> [WHAT YOU NEED TO DO]:
**A)** From the steel industry study text below, list everything that was assessed in the 24-hour urine samples.
**B)** In the steel industry study text below, what temperature defined the hot-area workers in group 1?

> [TEXT SEGMENT]:
────

To study the incidence of urinary lithiasis and metabolic alterations among male employees from a steel industry who were exposed to high temperatures in the work environment.

METHODS:

A retrospective cross-sectional study was performed and consisted of two stages. First, the incidence of urolithiasis among the industry's 10,326 employees was assessed. These employees were divided into two group's: group 1 (n = 1289) consisted of the hot-area workers (temperature greater than 45 degrees C) and group 2 (n = 9037) consisted of those working in areas at room temperature. In the second stage, 59 workers without urolithiasis who underwent a metabolic evaluation were divided into two group's: group 3 (n = 34) consisted of hot-area workers and group 4 (n = 25) consisted of those working in areas at room temperature. Evaluations were made of calcium, creatinine, and uric acid in serum; in the 24-hour urine samples, we assessed the volume, calcium, uric acid, citrate, and oxalate.

────

> [EXTRACTED MATERIAL]:
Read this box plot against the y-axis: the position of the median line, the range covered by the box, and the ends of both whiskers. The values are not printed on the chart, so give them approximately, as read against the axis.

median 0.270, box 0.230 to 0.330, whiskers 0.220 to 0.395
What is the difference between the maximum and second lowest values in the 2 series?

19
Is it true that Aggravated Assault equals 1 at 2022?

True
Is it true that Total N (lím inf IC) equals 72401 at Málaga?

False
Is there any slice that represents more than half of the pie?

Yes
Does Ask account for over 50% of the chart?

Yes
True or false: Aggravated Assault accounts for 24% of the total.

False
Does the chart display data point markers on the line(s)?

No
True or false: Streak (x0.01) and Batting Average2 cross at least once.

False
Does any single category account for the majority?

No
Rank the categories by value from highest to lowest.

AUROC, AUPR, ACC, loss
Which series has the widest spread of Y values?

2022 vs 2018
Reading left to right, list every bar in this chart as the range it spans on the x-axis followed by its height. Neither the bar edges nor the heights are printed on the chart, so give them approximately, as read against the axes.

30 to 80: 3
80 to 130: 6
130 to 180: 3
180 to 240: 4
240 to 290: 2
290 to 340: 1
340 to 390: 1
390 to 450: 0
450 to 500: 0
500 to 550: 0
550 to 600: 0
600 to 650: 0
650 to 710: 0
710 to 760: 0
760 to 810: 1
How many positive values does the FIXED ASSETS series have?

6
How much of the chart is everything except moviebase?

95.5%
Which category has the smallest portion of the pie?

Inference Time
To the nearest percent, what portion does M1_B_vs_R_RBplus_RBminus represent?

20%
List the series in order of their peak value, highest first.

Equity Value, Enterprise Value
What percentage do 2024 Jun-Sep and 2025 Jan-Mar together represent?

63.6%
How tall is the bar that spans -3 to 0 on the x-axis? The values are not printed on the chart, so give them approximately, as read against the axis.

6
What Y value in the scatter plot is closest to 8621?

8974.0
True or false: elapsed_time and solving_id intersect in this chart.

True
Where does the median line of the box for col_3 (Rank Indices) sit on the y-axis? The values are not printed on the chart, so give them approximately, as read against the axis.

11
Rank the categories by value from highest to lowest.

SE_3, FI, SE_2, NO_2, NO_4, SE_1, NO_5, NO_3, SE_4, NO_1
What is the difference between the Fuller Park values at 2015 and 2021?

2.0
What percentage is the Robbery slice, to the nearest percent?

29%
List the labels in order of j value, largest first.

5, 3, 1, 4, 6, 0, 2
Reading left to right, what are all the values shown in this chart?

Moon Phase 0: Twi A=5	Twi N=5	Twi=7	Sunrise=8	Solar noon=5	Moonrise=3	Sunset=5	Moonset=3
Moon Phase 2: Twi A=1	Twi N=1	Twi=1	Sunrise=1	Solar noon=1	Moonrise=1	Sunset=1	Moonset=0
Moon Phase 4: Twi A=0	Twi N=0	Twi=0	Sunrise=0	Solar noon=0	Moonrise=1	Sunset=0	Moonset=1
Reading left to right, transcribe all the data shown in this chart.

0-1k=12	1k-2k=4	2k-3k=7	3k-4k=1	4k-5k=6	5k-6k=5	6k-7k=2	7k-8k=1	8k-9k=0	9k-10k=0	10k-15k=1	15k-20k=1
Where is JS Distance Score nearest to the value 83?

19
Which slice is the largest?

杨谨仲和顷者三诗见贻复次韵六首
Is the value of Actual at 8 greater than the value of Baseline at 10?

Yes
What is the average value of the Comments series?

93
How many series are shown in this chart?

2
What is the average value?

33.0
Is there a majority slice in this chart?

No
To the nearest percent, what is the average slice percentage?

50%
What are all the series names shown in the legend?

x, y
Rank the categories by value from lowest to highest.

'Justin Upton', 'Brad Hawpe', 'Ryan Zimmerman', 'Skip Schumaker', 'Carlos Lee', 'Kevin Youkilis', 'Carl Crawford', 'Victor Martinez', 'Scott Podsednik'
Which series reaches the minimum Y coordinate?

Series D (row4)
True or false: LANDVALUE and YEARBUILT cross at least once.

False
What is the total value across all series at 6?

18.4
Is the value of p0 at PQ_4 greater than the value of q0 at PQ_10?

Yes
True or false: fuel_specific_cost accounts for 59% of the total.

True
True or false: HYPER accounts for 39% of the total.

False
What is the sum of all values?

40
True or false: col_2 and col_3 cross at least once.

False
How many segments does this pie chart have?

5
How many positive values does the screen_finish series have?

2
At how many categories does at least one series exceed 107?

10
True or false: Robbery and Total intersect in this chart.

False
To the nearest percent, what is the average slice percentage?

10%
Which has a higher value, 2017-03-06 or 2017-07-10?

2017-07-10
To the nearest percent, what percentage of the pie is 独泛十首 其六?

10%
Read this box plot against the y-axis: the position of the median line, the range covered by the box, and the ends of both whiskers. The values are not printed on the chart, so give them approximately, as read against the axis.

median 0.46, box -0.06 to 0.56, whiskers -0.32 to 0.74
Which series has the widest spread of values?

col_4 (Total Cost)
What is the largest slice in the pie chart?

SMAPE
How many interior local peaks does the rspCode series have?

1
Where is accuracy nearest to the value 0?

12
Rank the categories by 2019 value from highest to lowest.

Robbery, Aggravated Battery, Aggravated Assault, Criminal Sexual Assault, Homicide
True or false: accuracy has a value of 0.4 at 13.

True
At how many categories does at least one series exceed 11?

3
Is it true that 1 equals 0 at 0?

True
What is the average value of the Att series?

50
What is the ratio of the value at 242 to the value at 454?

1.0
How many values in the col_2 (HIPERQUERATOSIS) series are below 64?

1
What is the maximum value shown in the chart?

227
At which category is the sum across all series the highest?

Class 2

────

> [RESPONSES]:
**A)** Volume, calcium, uric acid, citrate, and oxalate

**B)** Greater than 45 degrees C